Department of Radiation Oncology, University of Michigan, 1500 E Medical Center Drive, UH B2 C490 SPC 5010, Ann Arbor, MI, 48109, USA.
Department of Biostatistics, University of Michigan, Ann Arbor, MI, USA.
J Cancer Res Clin Oncol. 2019 Jun;145(6):1635-1643. doi: 10.1007/s00432-019-02903-5. Epub 2019 Mar 28.
Radiation-induced cardiac toxicity (RICT) is an increasingly well-appreciated source of morbidity and mortality in patients receiving thoracic radiotherapy (RT). Currently available methods to predict RICT are suboptimal. We investigated circulating microRNAs (c-miRNAs) as potential biomarkers of RICT in patients undergoing definitive RT for non-small-cell lung cancer (NSCLC).

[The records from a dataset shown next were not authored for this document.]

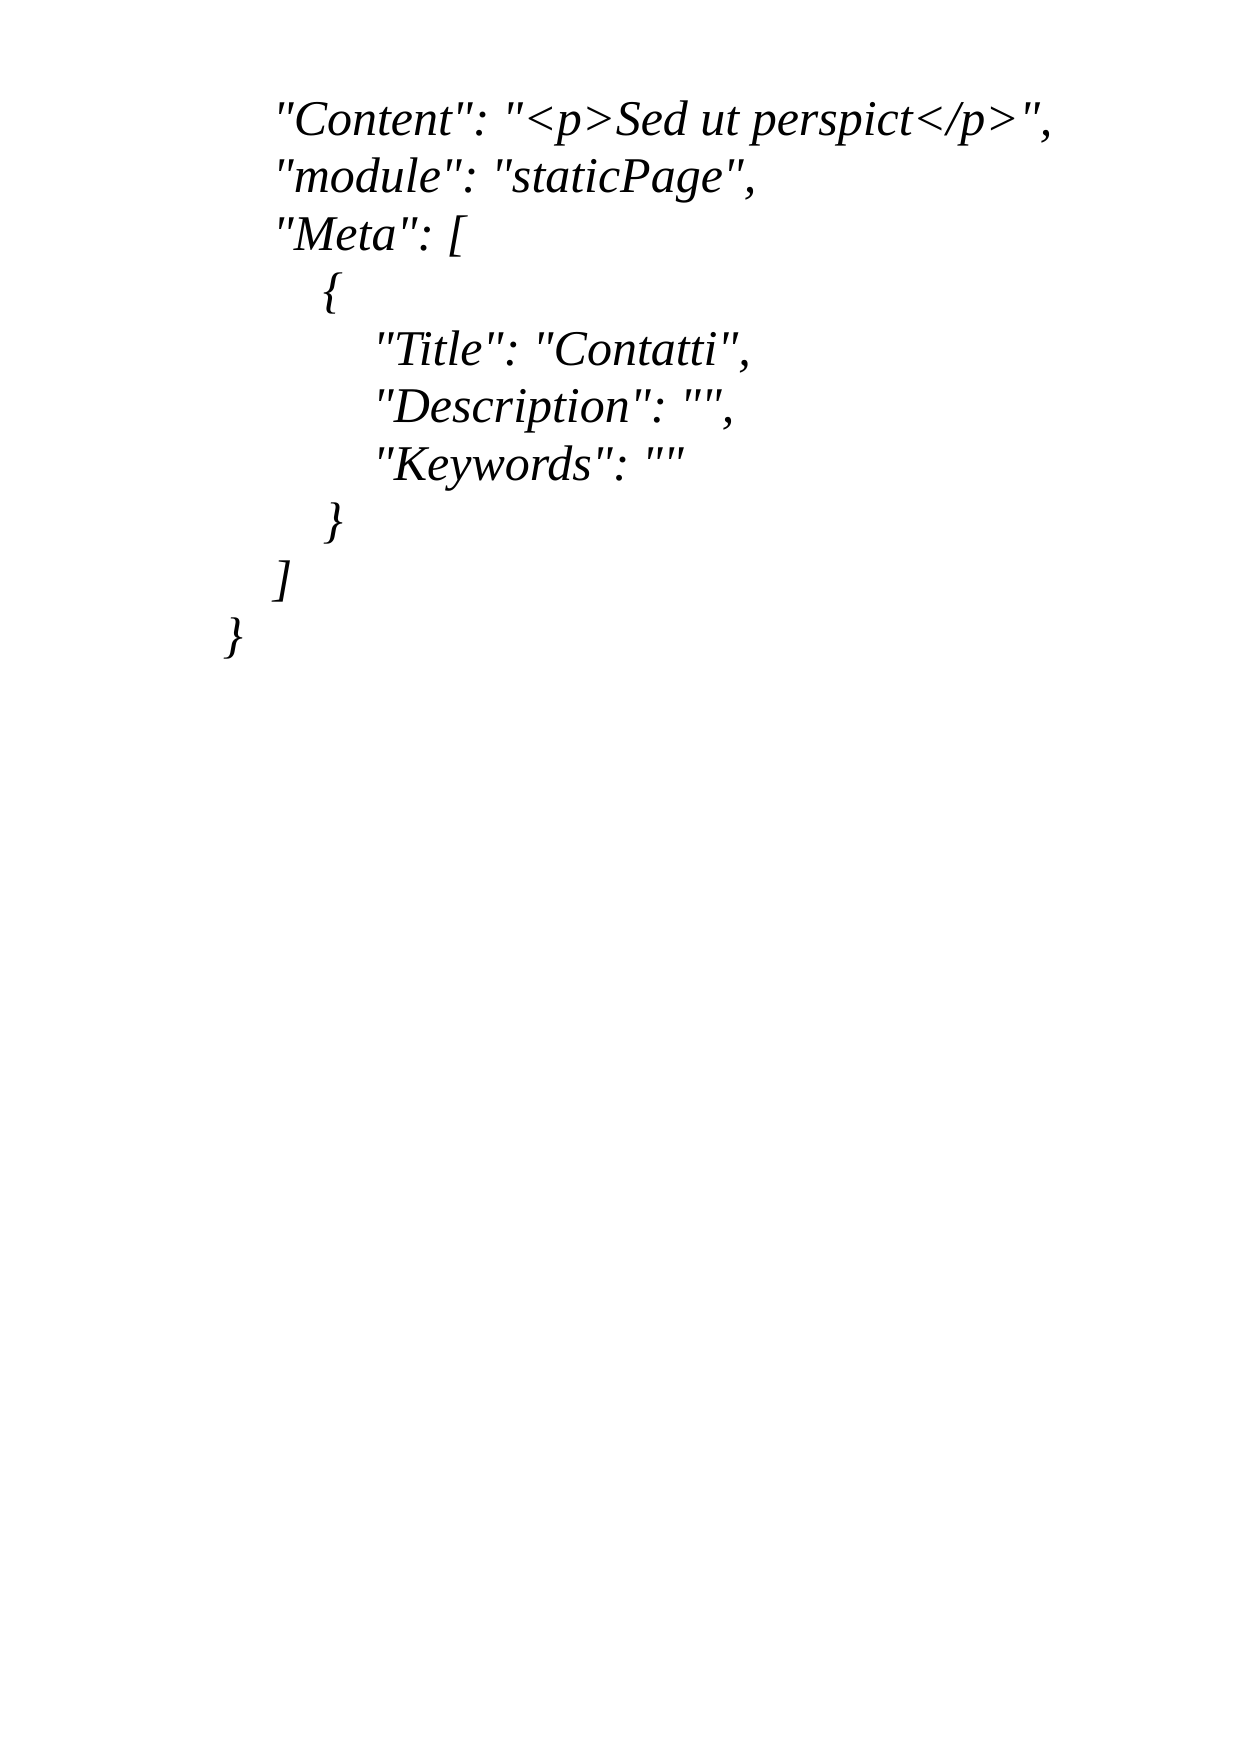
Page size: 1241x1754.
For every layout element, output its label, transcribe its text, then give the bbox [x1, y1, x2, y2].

text "module": "staticPage", [223, 146, 1152, 203]
text "Title": "Contatti", [223, 318, 1152, 376]
text "Keywords": "" [223, 433, 1152, 491]
text } [223, 491, 1152, 548]
text "Content": "<p>​Sed ut perspict</p>", [223, 88, 1152, 146]
text "Description": "", [223, 376, 1152, 433]
text } [223, 606, 1152, 663]
text "Meta": [ [223, 203, 1152, 261]
text ] [223, 548, 1152, 606]
text { [223, 261, 1152, 318]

Data from 63 patients treated on institutional trials were analyzed. Prognostic models of grade 3 or greater (G3 +) RICT based on pre-treatment c-miRNA levels ('c-miRNA'), mean heart dose (MHD) and pre-existing cardiac disease (PCD) ('clinical'), and a combination of these ('c-miRNA + clinical') were developed. Elastic net Cox regression and full cross validation were used for variable selection, model building, and model evaluation. Concordance statistic (c-index) and integrated Brier score (IBS) were used to evaluate model performance.
MHD, PCD, and serum levels of 14 c-miRNA species were identified as jointly prognostic for G3 + RICT. The 'c-miRNA and 'clinical' models yielded similar cross-validated c-indices (0.70 and 0.72, respectively) and IBSs (0.26 and 0.28, respectively). However, prognostication was not improved by combining c-miRNA and clinical factors (c-index 0.70, IBS 0.28). The 'c-miRNA' and 'clinical' models were able to significantly stratify patients into high- and low-risk groups of developing G3 + RICT. Chi-square testing demonstrated a marginally significantly higher prevalence of PCD in patients with high- compared to low-risk c-miRNA profile (p = 0.09), suggesting an association between some c-miRNAs and PCD.
We identified a pre-treatment c-miRNA signature prognostic for G3 + RICT. With further development, pre- and mid-treatment c-miRNA profiling could contribute to patient-specific dose selection and treatment adaptation.
放射性心脏毒性(RICT)是接受胸部放射治疗(RT)的患者发病率和死亡率日益增加的一个重要原因。目前可用的预测 RICT 的方法并不理想。我们研究了循环 microRNAs(c-miRNAs)作为接受确定性 RT 治疗的非小细胞肺癌(NSCLC)患者 RICT 的潜在生物标志物。
分析了 63 名接受机构试验治疗患者的数据。基于治疗前 c-miRNA 水平('c-miRNA')、平均心脏剂量(MHD)和预先存在的心脏疾病(PCD)('临床'),以及这些因素的组合('c-miRNA+临床'),建立了 3 级或更高级别(G3+)RICT 的预后模型。弹性网络 Cox 回归和完全交叉验证用于变量选择、模型构建和模型评估。一致性统计量(c 指数)和综合 Brier 评分(IBS)用于评估模型性能。
MHD、PCD 和 14 种 c-miRNA 血清水平被确定为 G3+RICT 的联合预后因素。'c-miRNA 和 '临床'模型的交叉验证 c 指数(分别为 0.70 和 0.72)和 IBS(分别为 0.26 和 0.28)相似。然而,将 c-miRNA 和临床因素结合并不能改善预后(c 指数 0.70,IBS 0.28)。'c-miRNA'和'临床'模型能够显著将患者分为发生 G3+RICT 的高风险和低风险组。卡方检验显示,高风险 c-miRNA 谱患者的 PCD 患病率明显高于低风险组(p=0.09),提示某些 c-miRNAs 与 PCD 之间存在关联。
我们确定了一个预测 G3+RICT 的治疗前 c-miRNA 特征。随着进一步的发展,治疗前和中期 c-miRNA 分析可能有助于患者特异性剂量选择和治疗适应。